[Dataset excerpts]

+-------+

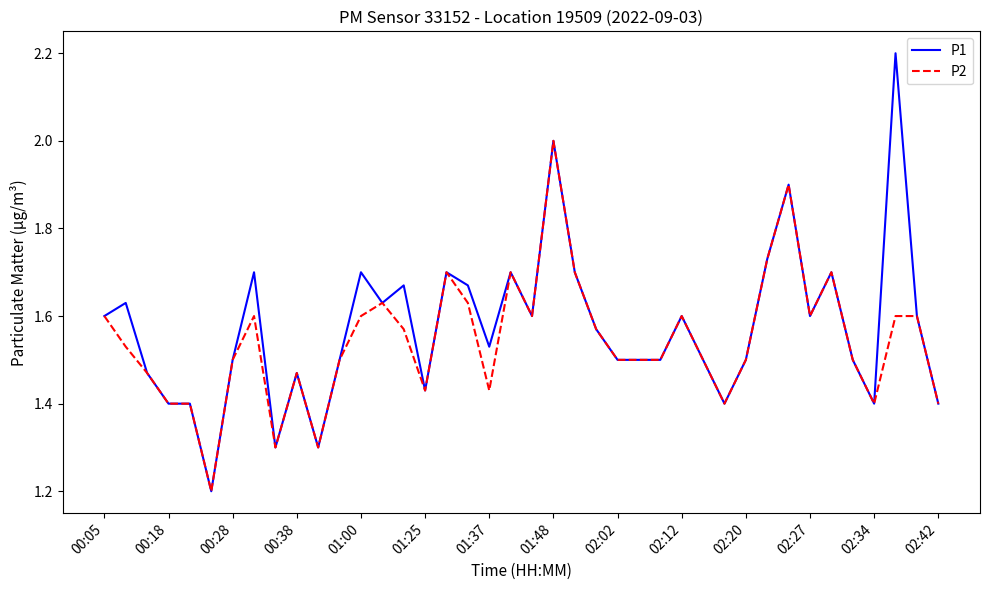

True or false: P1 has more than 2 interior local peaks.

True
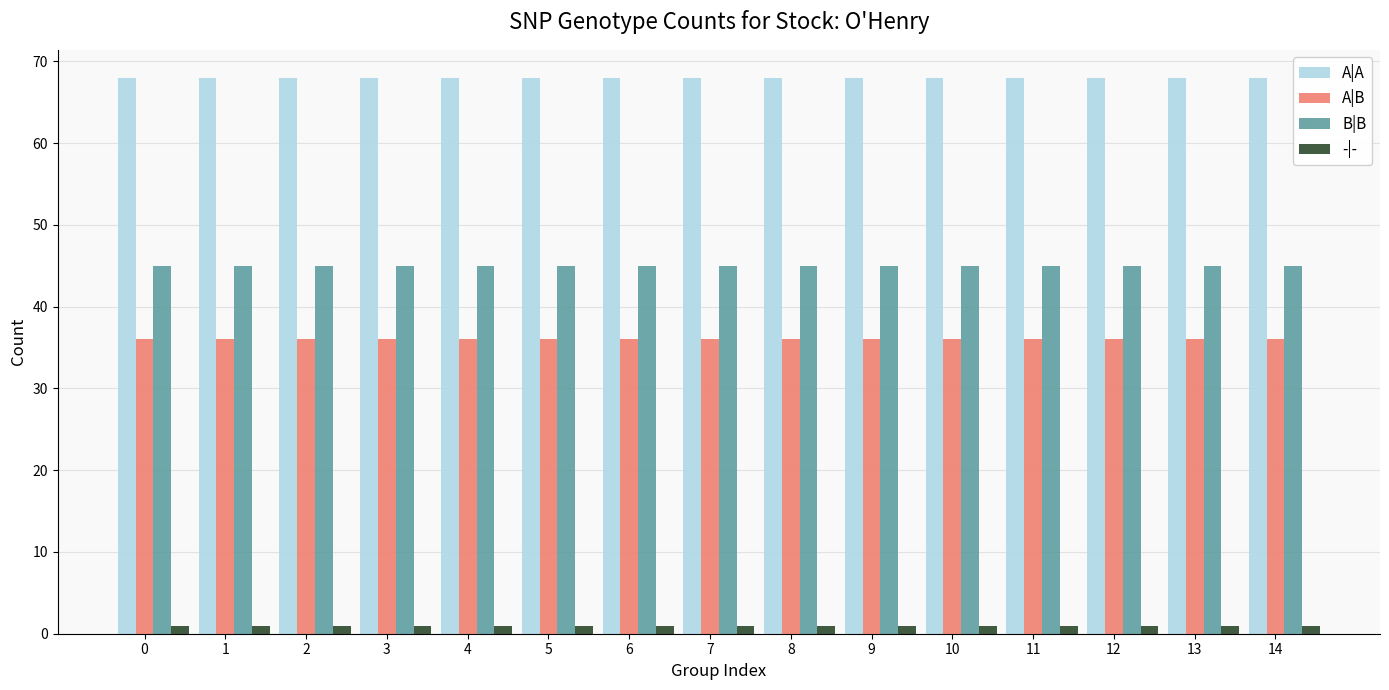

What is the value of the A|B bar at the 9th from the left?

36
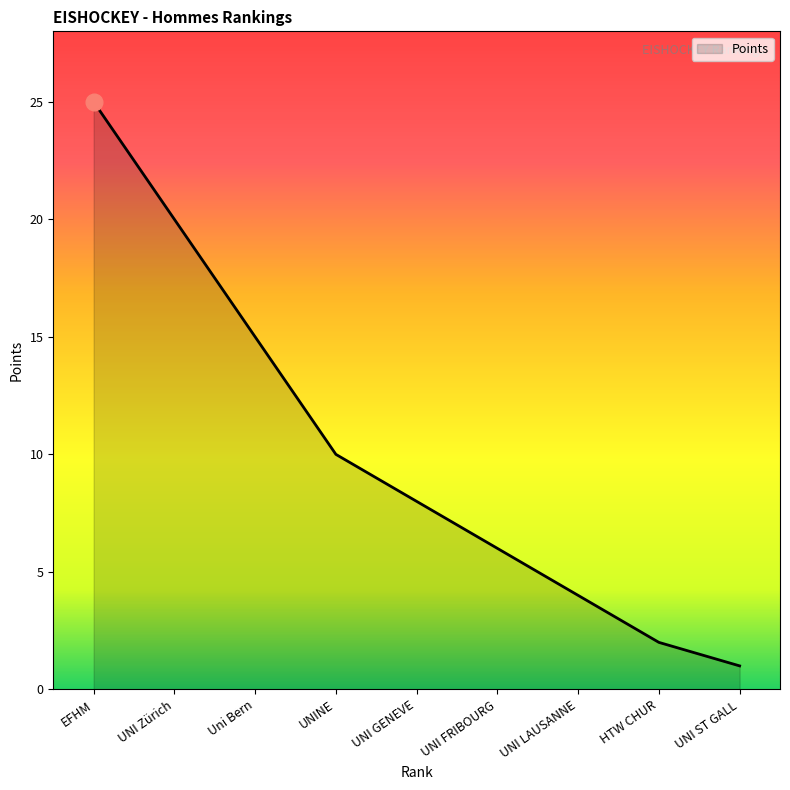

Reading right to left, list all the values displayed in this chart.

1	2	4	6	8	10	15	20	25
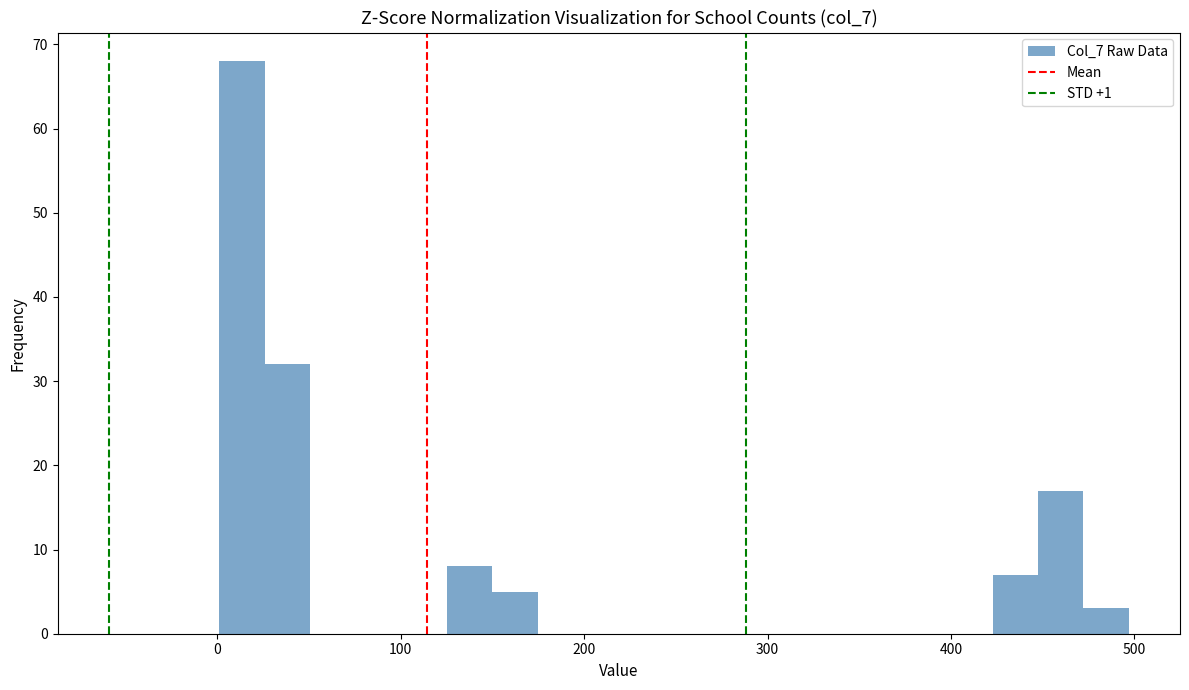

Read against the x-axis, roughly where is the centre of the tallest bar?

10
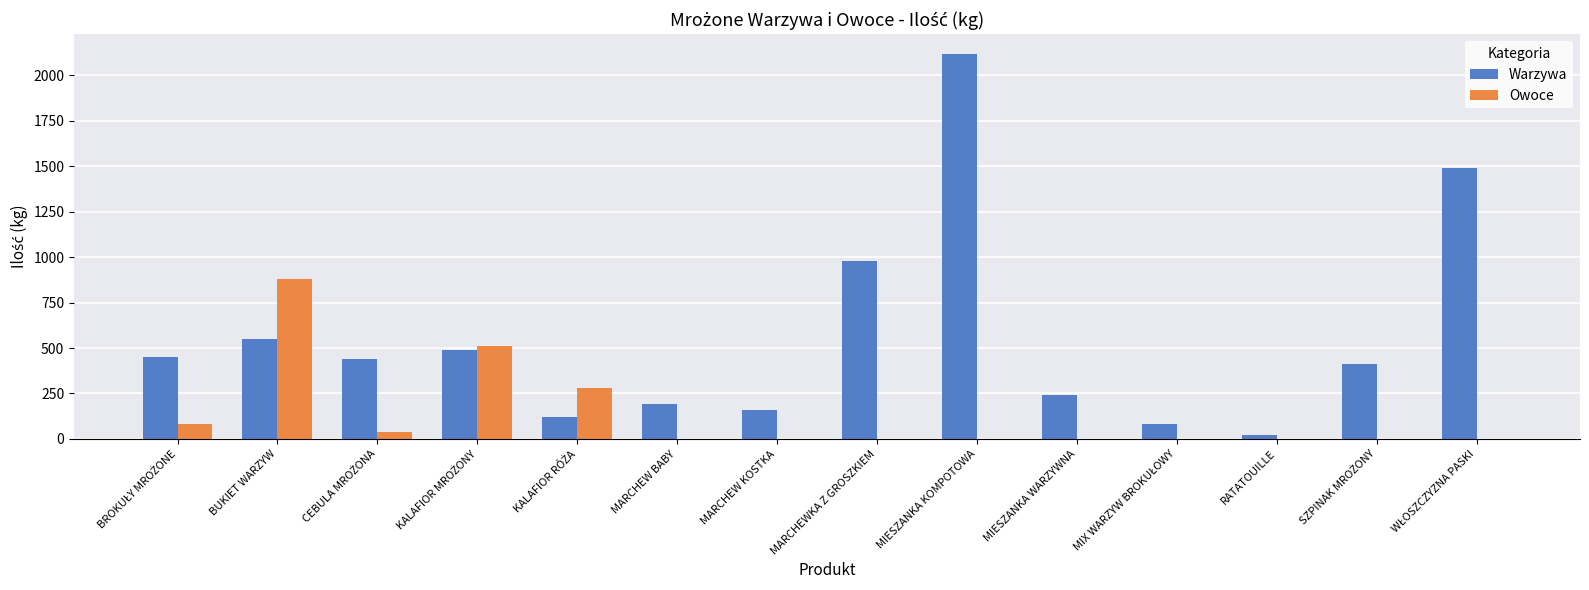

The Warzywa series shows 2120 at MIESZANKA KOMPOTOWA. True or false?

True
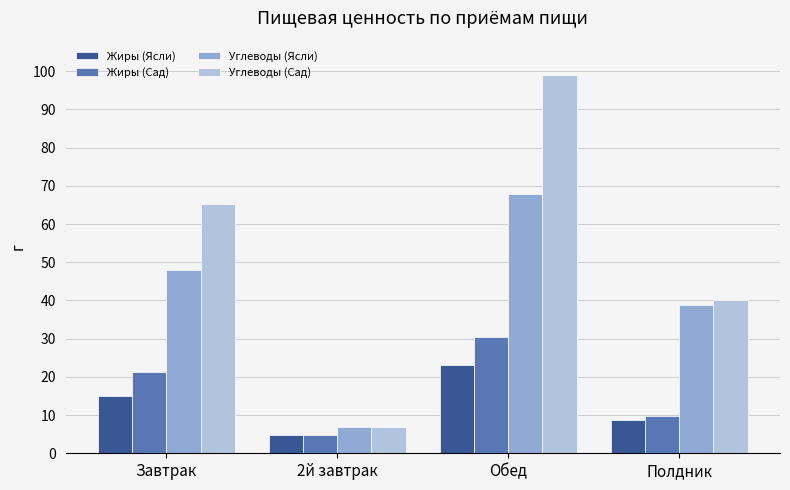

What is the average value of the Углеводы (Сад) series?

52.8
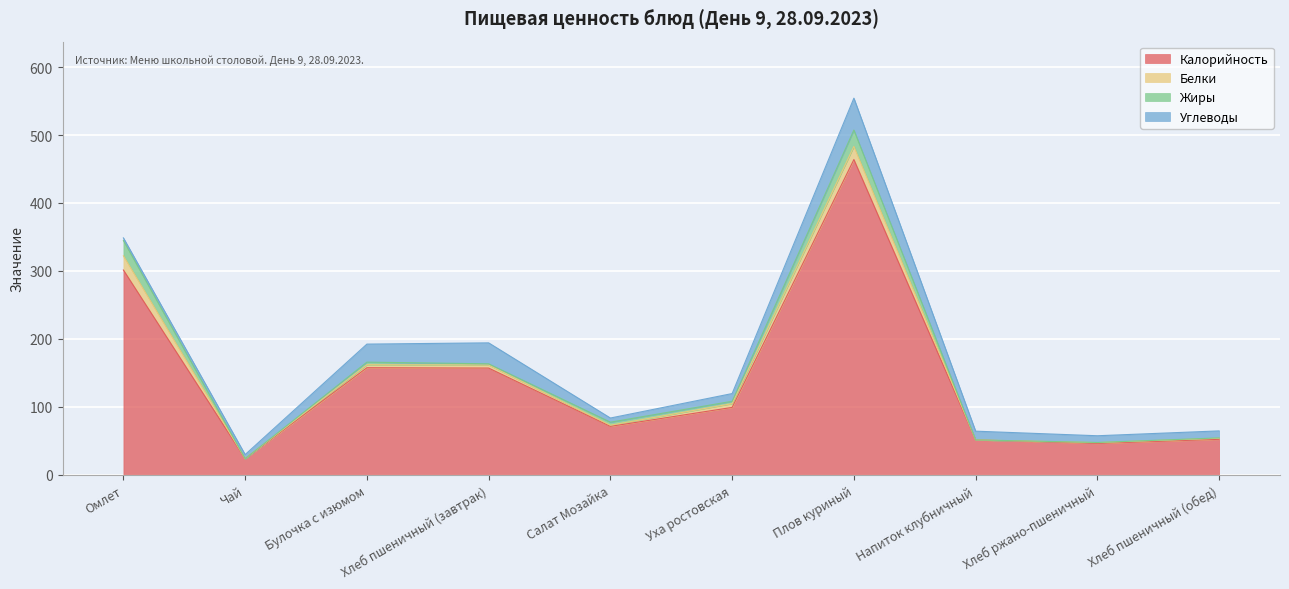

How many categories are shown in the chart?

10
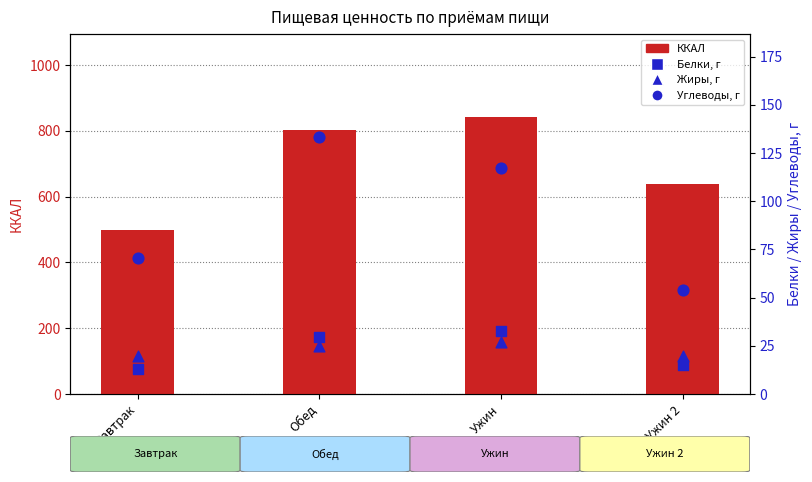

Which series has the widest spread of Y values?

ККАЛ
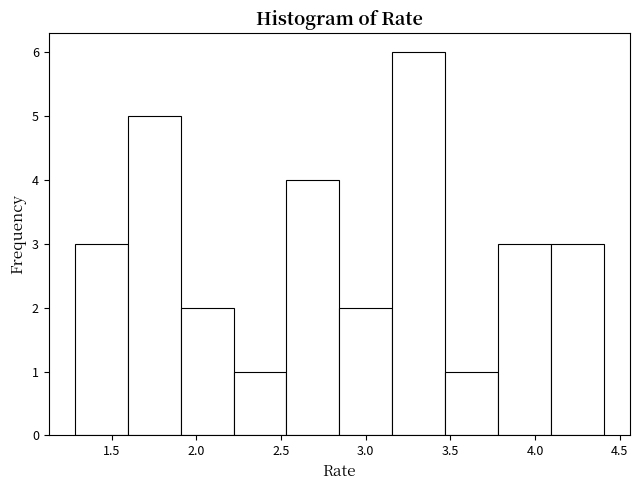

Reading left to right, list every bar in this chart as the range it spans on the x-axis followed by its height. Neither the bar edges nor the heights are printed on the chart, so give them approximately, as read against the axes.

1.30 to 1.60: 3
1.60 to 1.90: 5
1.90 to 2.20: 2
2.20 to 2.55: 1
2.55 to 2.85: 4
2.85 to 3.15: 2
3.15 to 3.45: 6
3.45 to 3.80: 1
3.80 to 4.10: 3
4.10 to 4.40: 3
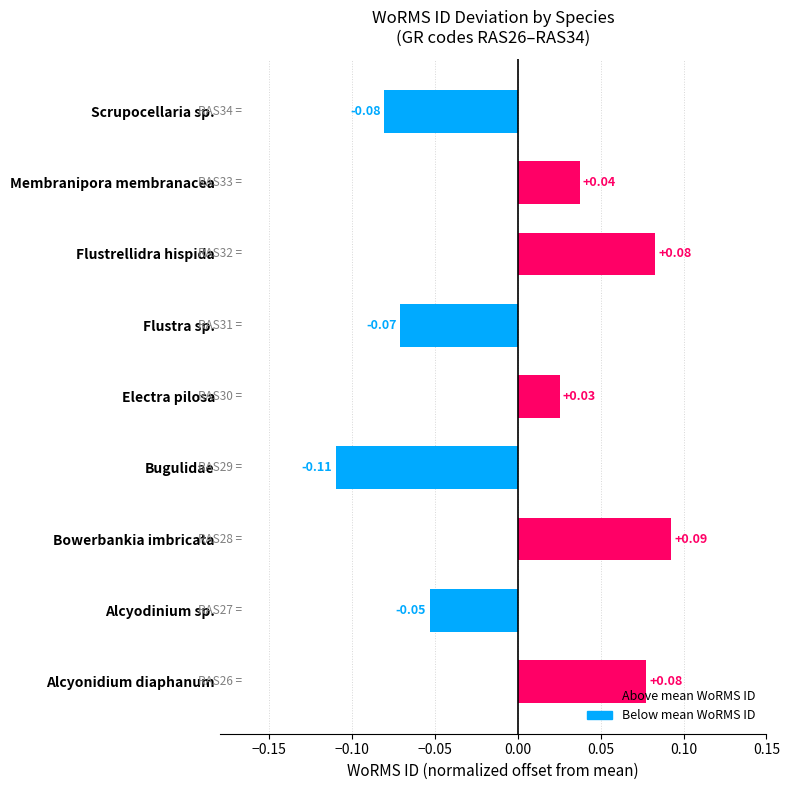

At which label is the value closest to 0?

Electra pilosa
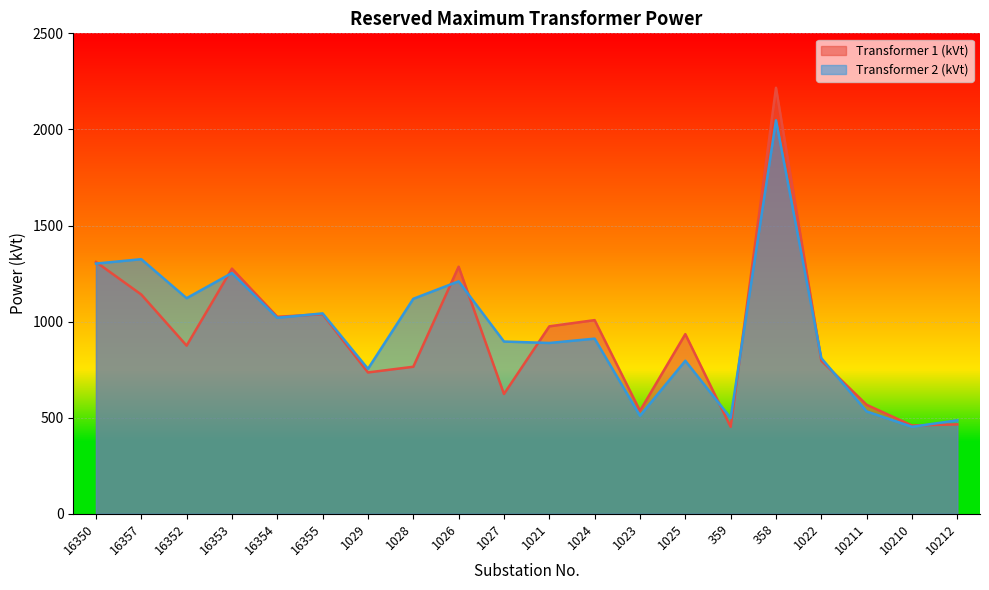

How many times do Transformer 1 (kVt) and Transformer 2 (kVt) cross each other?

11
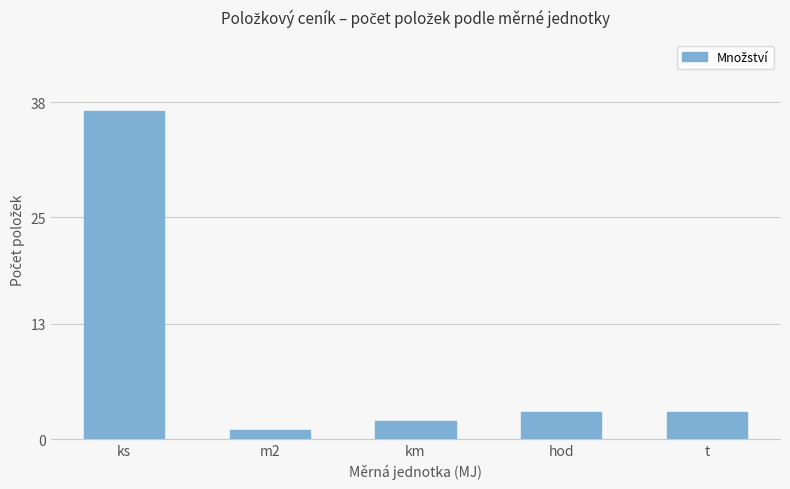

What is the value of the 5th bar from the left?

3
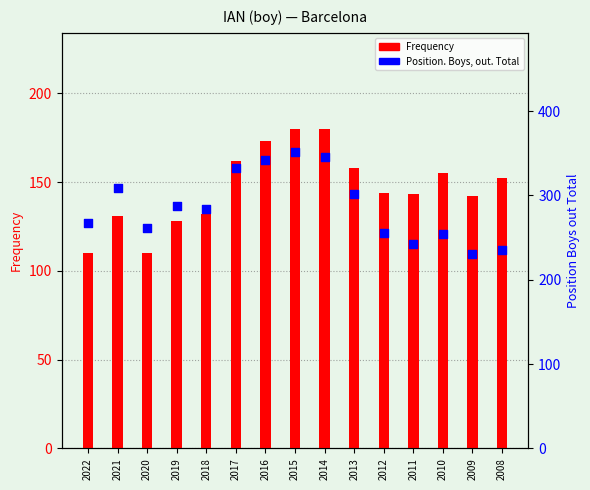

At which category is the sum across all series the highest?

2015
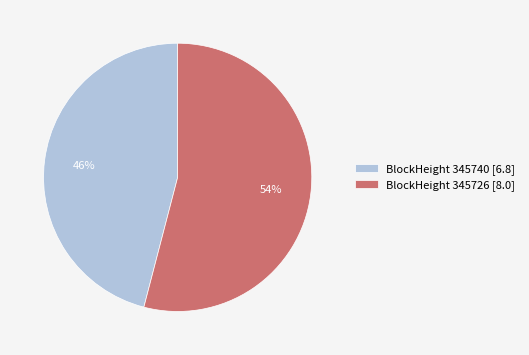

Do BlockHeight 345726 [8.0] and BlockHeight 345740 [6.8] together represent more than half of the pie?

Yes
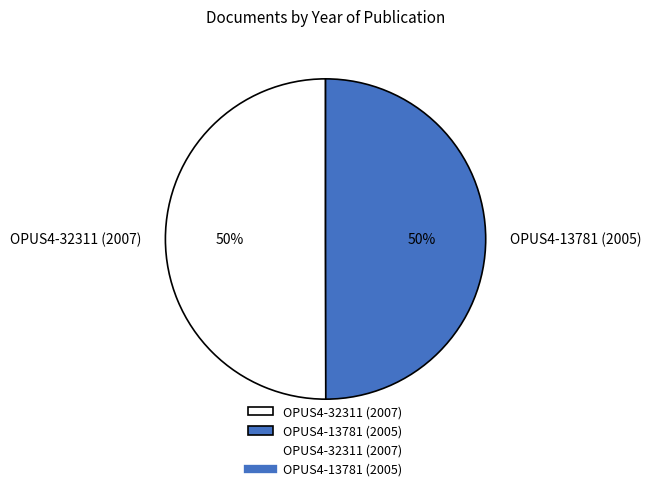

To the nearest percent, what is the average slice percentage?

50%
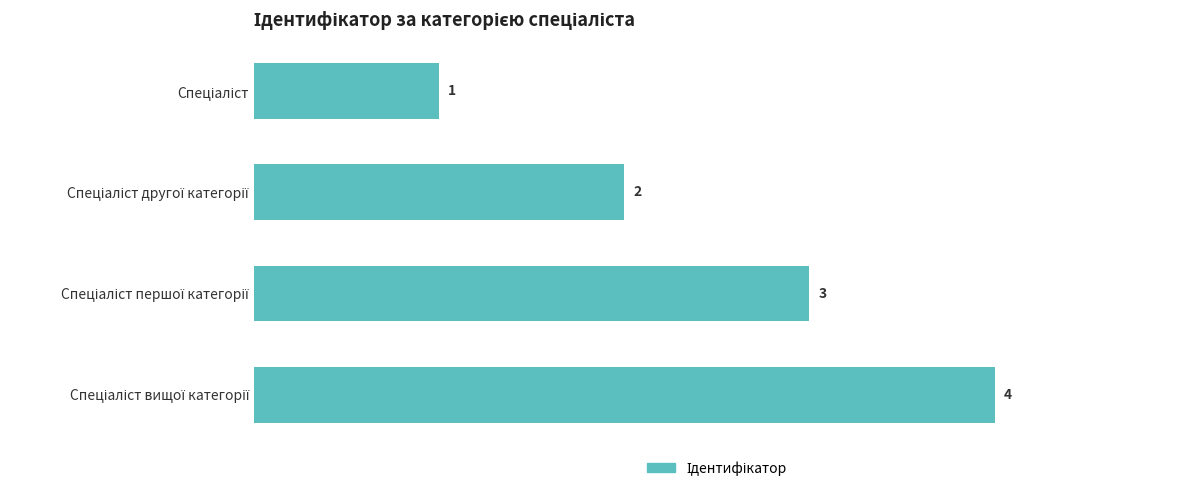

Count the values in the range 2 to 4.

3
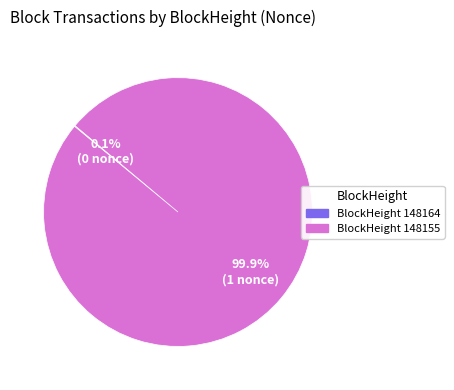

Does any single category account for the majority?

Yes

+-------+

◆ **Exercise**
Please list every line of the material above that contains the string "than", matching case exactly.

◆ **Output**
True or false: P1 has more than 2 interior local peaks.
Do BlockHeight 345726 [8.0] and BlockHeight 345740 [6.8] together represent more than half of the pie?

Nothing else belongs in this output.